Render the stretch of the entries below from the line that contains "عرضه مستقیم محصولات ایرانول" through the line that contains "Дополнительное оборудование", both included, as a Markdown table with the columns Row and Line, giving each line a row number and skipping blank lines. Omit the pictures from the table.

> **RECORDED DATA**
/---
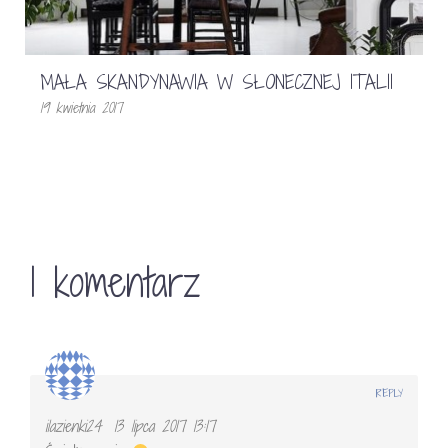
MAŁA SKANDYNAWIA W SŁONECZNEJ ITALII
19 kwietnia 2017
1 komentarz
REPLY
ilazienki24
13 lipca 2017 13:17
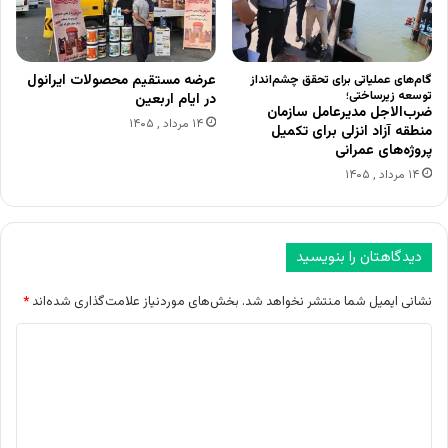
عرضه مستقیم محصولات ایرانول
گام‌های عملیاتی برای تحقق چشم‌انداز
توسعه زیرساختی؛
در ایام اربعین
ضرب‌الاجل مدیرعامل سازمان
۱۴ مرداد , ۱۴۰۵
منطقه آزاد انزلی برای تکمیل
پروژه‌های عمرانی
۱۴ مرداد , ۱۴۰۵
دیدگاهتان را بنویسید
نشانی ایمیل شما منتشر نخواهد شد.
بخش‌های موردنیاز علامت‌گذاری شده‌اند
*
د
ی
د
گ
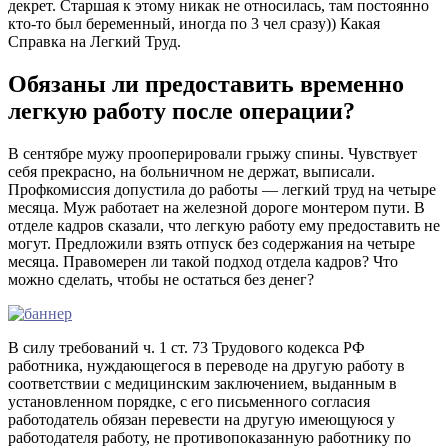
декрет. Старшая к этому никак не относилась, там постоянно
кто-то был беременный, иногда по 3 чел сразу)) Какая
Справка на Легкий Труд.
Обязаны ли предоставить временно
легкую работу после операции?
В сентябре мужу прооперировали грыжу спины. Чувствует
себя прекрасно, на больничном не держат, выписали.
Профкомиссия допустила до работы — легкий труд на четыре
месяца. Муж работает на железной дороге монтером пути. В
отделе кадров сказали, что легкую работу ему предоставить не
могут. Предложили взять отпуск без содержания на четыре
месяца. Правомерен ли такой подход отдела кадров? Что
можно сделать, чтобы не остаться без денег?
В силу требований ч. 1 ст. 73 Трудового кодекса РФ
работника, нуждающегося в переводе на другую работу в
соответствии с медицинским заключением, выданным в
установленном порядке, с его письменного согласия
работодатель обязан перевести на другую имеющуюся у
работодателя работу, не противопоказанную работнику по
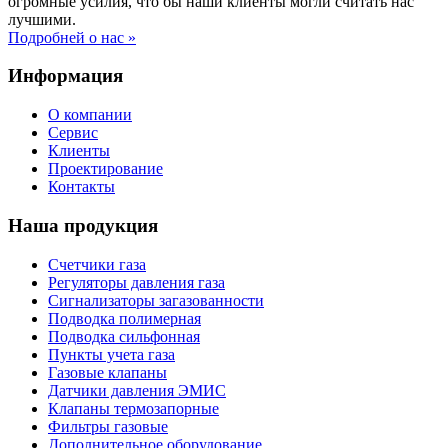
огромные усилия, что бы наши клиенты могли считать нас
лучшими.
Подробней о нас »
Информация
О компании
Сервис
Клиенты
Проектирование
Контакты
Наша продукция
Счетчики газа
Регуляторы давления газа
Сигнализаторы загазованности
Подводка полимерная
Подводка сильфонная
Пункты учета газа
Газовые клапаны
Датчики давления ЭМИС
Клапаны термозапорные
Фильтры газовые
Дополнительное оборудование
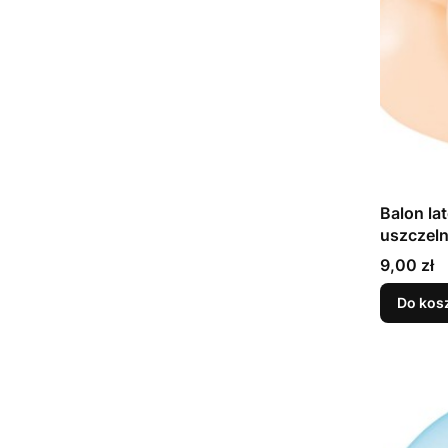
Balon la
Cena
9,00 zł
Do kos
\---
> **EXERCISE OUTPUT**
| Row | Line |
|---|---|
| 1 | عرضه مستقیم محصولات ایرانول |
| 2 | گام‌های عملیاتی برای تحقق چشم‌انداز |
| 3 | توسعه زیرساختی؛ |
| 4 | در ایام اربعین |
| 5 | ضرب‌الاجل مدیرعامل سازمان |
| 6 | ۱۴ مرداد , ۱۴۰۵ |
| 7 | منطقه آزاد انزلی برای تکمیل |
| 8 | پروژه‌های عمرانی |
| 9 | ۱۴ مرداد , ۱۴۰۵ |
| 10 | دیدگاهتان را بنویسید |
| 11 | نشانی ایمیل شما منتشر نخواهد شد. |
| 12 | بخش‌های موردنیاز علامت‌گذاری شده‌اند |
| 13 | * |
| 14 | د |
| 15 | ی |
| 16 | د |
| 17 | گ |
| 18 | декрет. Старшая к этому никак не относилась, там постоянно |
| 19 | кто-то был беременный, иногда по 3 чел сразу)) Какая |
| 20 | Справка на Легкий Труд. |
| 21 | Обязаны ли предоставить временно |
| 22 | легкую работу после операции? |
| 23 | В сентябре мужу прооперировали грыжу спины. Чувствует |
| 24 | себя прекрасно, на больничном не держат, выписали. |
| 25 | Профкомиссия допустила до работы — легкий труд на четыре |
| 26 | месяца. Муж работает на железной дороге монтером пути. В |
| 27 | отделе кадров сказали, что легкую работу ему предоставить не |
| 28 | могут. Предложили взять отпуск без содержания на четыре |
| 29 | месяца. Правомерен ли такой подход отдела кадров? Что |
| 30 | можно сделать, чтобы не остаться без денег? |
| 31 | В силу требований ч. 1 ст. 73 Трудового кодекса РФ |
| 32 | работника, нуждающегося в переводе на другую работу в |
| 33 | соответствии с медицинским заключением, выданным в |
| 34 | установленном порядке, с его письменного согласия |
| 35 | работодатель обязан перевести на другую имеющуюся у |
| 36 | работодателя работу, не противопоказанную работнику по |
| 37 | огромные усилия, что бы наши клиенты могли считать нас |
| 38 | лучшими. |
| 39 | Подробней о нас » |
| 40 | Информация |
| 41 | О компании |
| 42 | Сервис |
| 43 | Клиенты |
| 44 | Проектирование |
| 45 | Контакты |
| 46 | Наша продукция |
| 47 | Счетчики газа |
| 48 | Регуляторы давления газа |
| 49 | Сигнализаторы загазованности |
| 50 | Подводка полимерная |
| 51 | Подводка сильфонная |
| 52 | Пункты учета газа |
| 53 | Газовые клапаны |
| 54 | Датчики давления ЭМИС |
| 55 | Клапаны термозапорные |
| 56 | Фильтры газовые |
| 57 | Дополнительное оборудование |